Married people earn more, save more and build more wealth compared with people who are single or cohabiting. (Say what you will about the benefits of cohabitation, it’s a categorically less stable arrangement, far more prone to division than marriage.) We can combine incomes while reducing expenses such as food, child care, electricity, gas and water usage. Marriage may be bourgeois, but it’s also the greenest of all social structures. Michigan State ecologists estimate that the extra households created by divorce cost the nation 73 billion kilowatt hours of electricity and more than 600 billion gallons of water in a year. That’s a mighty big carbon footprint created in the name of solitude.
Cohabitation might be less stable, but it still has those benefits. For a social scientist, Regnerus is being a little less than thorough, too. Would cohabiting couples suddenly have more stable relationships if they married? Does the piece of paper confer magic benefits? I would argue that cohabiting couples break up more than married couples, because more and more often, people only marry when they’re sure it’s stable. Which is to say a couple who lives together that decides that their relationship is stable will marry, not that marriage makes relationships stable.
Also, a lot of the “pooling” is actually an unpaid transfer of wealth from women to men in the form of labor. Married men do make more, because they have women handling all the distractions in life for them—they’ve even found that the more housework a wife does, the more money her husband makes. This isn’t “pooling”, but yes, unpaid labor is cheaper than paid labor.
It’s hard to imagine now that later marriage is the norm in the middle class, but one thing that feminists in the 60s and 70s agitated against was the way that early marriage was used to improve men’s careers on the backs of women, in the way that Regnerus is promoting without coming out and saying it. For a lot of couples, the model was this—meet and marry in college, perhaps because the woman got pregnant. Now you have more responsibilities and need more income, and the “rational” thing to do is for the wife to drop out, take a low skill job and put her husband through school. Her presumed reward for this sacrifice is the opportunity to be dependent on him, when he gets a high-paying job and she gets to be a housewife. Of course women are better at marriage than men in this situation. They don’t have a choice. Employees often put more work into pleasing employers than the other way around.
I have no doubt that early marriage would largely return us to these circumstances, because it still seems more “rational” for women to do most of the sacrificing in marriage, because men’s jobs are generally better paid and more prestigious. People like to talk about how the emphasis on college and career-building has delayed marriage, but I’d argue that it’s women’s need for college and career-building more than men’s that makes this so.
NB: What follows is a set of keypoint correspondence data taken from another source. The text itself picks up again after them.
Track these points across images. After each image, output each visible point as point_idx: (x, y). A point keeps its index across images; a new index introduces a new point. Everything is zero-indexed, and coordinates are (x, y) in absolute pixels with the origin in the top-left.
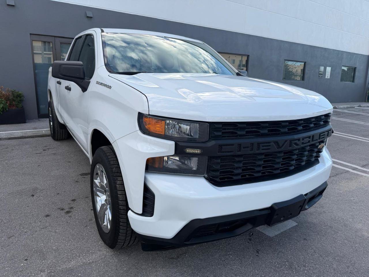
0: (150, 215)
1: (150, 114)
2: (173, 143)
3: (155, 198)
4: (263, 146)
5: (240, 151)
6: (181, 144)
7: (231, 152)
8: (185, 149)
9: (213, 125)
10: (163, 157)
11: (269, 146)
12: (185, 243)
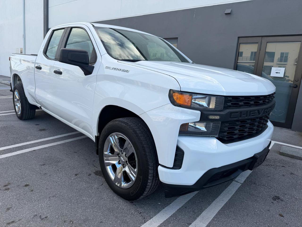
0: (178, 168)
1: (181, 90)
2: (199, 112)
3: (184, 154)
4: (252, 113)
5: (241, 116)
6: (205, 112)
7: (236, 117)
8: (209, 116)
9: (227, 98)
10: (188, 123)
11: (255, 113)
12: (203, 187)
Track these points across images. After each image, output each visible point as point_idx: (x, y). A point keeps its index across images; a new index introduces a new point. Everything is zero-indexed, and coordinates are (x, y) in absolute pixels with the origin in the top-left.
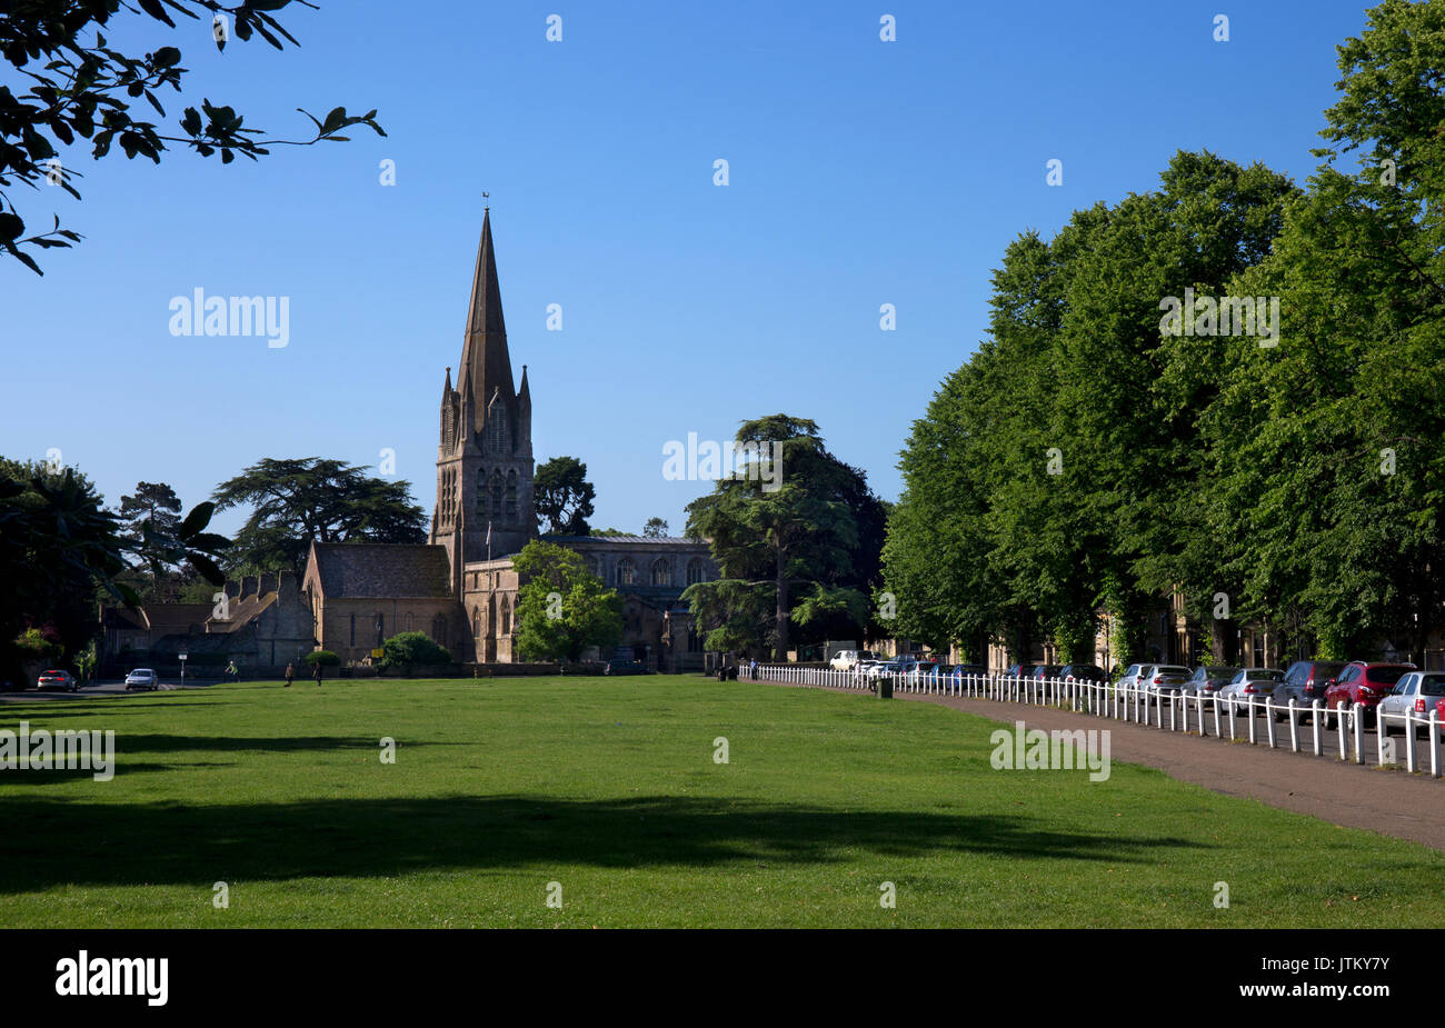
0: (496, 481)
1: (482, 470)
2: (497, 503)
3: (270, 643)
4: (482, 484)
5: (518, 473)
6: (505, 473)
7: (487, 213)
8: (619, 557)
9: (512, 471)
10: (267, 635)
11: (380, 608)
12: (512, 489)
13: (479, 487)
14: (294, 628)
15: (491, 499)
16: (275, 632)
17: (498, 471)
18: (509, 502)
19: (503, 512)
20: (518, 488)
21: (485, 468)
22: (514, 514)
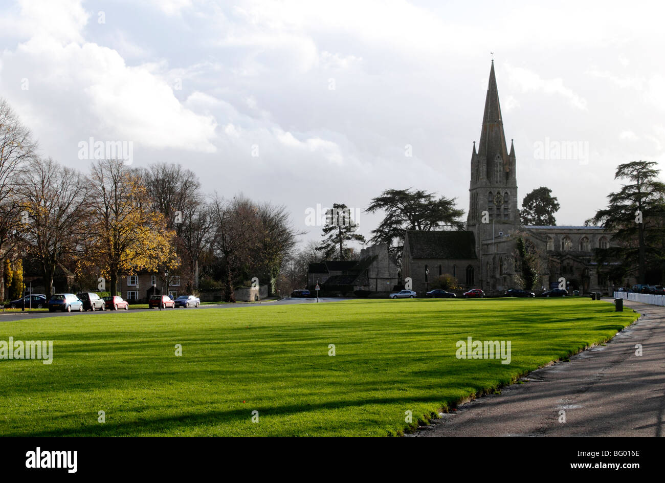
0: (498, 198)
1: (490, 193)
2: (498, 209)
3: (375, 280)
4: (490, 199)
5: (509, 194)
6: (503, 194)
7: (493, 63)
8: (562, 236)
9: (506, 193)
10: (374, 276)
11: (439, 263)
12: (506, 202)
13: (489, 201)
14: (387, 272)
15: (495, 207)
16: (378, 275)
17: (499, 193)
18: (505, 209)
19: (502, 214)
20: (510, 201)
21: (492, 191)
22: (507, 215)
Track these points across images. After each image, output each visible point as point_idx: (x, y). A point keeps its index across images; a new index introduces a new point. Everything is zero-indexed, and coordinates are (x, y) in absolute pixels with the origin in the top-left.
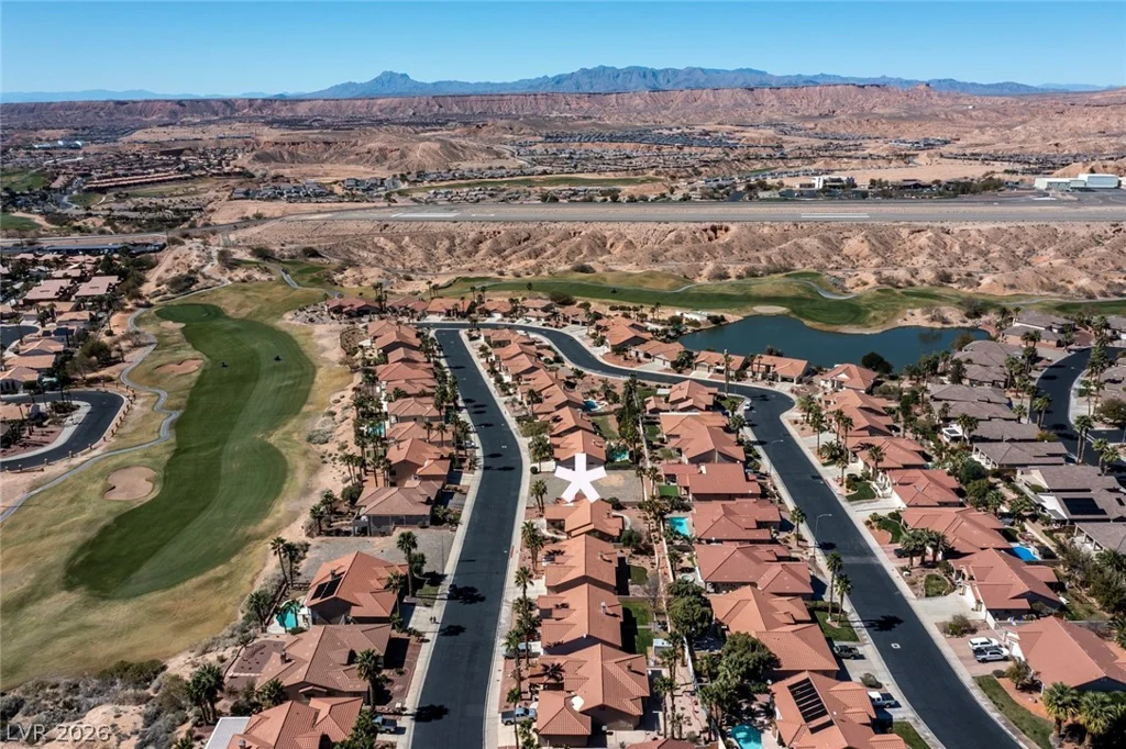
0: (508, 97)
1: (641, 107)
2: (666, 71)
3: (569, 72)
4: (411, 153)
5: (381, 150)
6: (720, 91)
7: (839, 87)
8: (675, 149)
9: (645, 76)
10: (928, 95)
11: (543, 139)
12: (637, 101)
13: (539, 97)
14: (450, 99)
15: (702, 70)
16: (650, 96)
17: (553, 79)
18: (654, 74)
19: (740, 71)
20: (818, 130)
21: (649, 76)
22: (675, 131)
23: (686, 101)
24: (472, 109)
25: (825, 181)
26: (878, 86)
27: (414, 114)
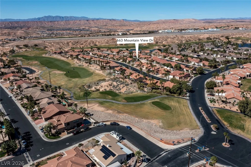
0: (30, 22)
1: (63, 24)
2: (65, 17)
3: (41, 17)
4: (17, 33)
5: (8, 33)
6: (81, 21)
7: (106, 20)
8: (79, 32)
9: (60, 18)
10: (123, 22)
11: (47, 30)
12: (62, 23)
13: (38, 22)
14: (14, 22)
15: (74, 17)
16: (65, 22)
17: (37, 18)
18: (63, 17)
19: (82, 17)
20: (106, 28)
21: (61, 18)
22: (76, 28)
23: (74, 23)
24: (20, 25)
25: (122, 34)
26: (114, 20)
27: (5, 26)
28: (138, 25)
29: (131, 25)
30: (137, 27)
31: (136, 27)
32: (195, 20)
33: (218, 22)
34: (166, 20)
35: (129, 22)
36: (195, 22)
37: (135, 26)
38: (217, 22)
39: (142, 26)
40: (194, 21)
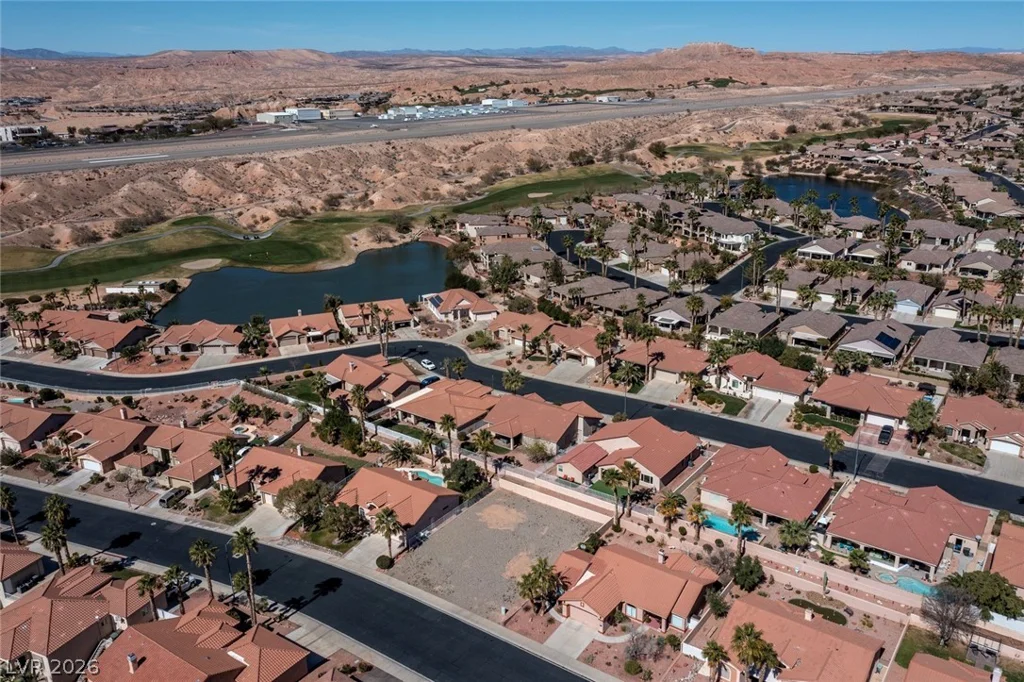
28: (62, 75)
29: (24, 76)
30: (65, 87)
31: (60, 86)
32: (321, 56)
33: (413, 63)
34: (193, 52)
35: (7, 60)
36: (323, 65)
37: (48, 79)
38: (408, 66)
39: (88, 80)
40: (315, 58)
The deepest irony in this is that while early marriage especially is about transferring women’s labor over to men, the situation isn’t so great for men, either. It’s not like men are any more eager to marry at 20 than women. And now they don’t have to. After all, the number one reason that people are marrying later is that they don’t have to get married because baby’s on the way anymore. The birth control pill, abortion, and the growing acceptability of single motherhood means that men benefit, right along with women, from being able to marry because you want to, not because you got stuck. This makes marriage much happier:
Not surprisingly, researchers in the ’50s found that less than one in three married couples reported being happy or very happy with their relationship. Compare that to today, when 61 percent of married Americans report themselves to be “very happy” in their marriage.
Also, Regnerus is wrong if he thinks that early marriage is such an economic boon. From the same article, we find that one in four Americans in the 50s lived in poverty, and part of the reason was that youthful pregnancy and marriage clipped women’s wings, which meant that couples just had less income coming in. We tend to think that people in the 50s did fine with single-income households, but obviously not.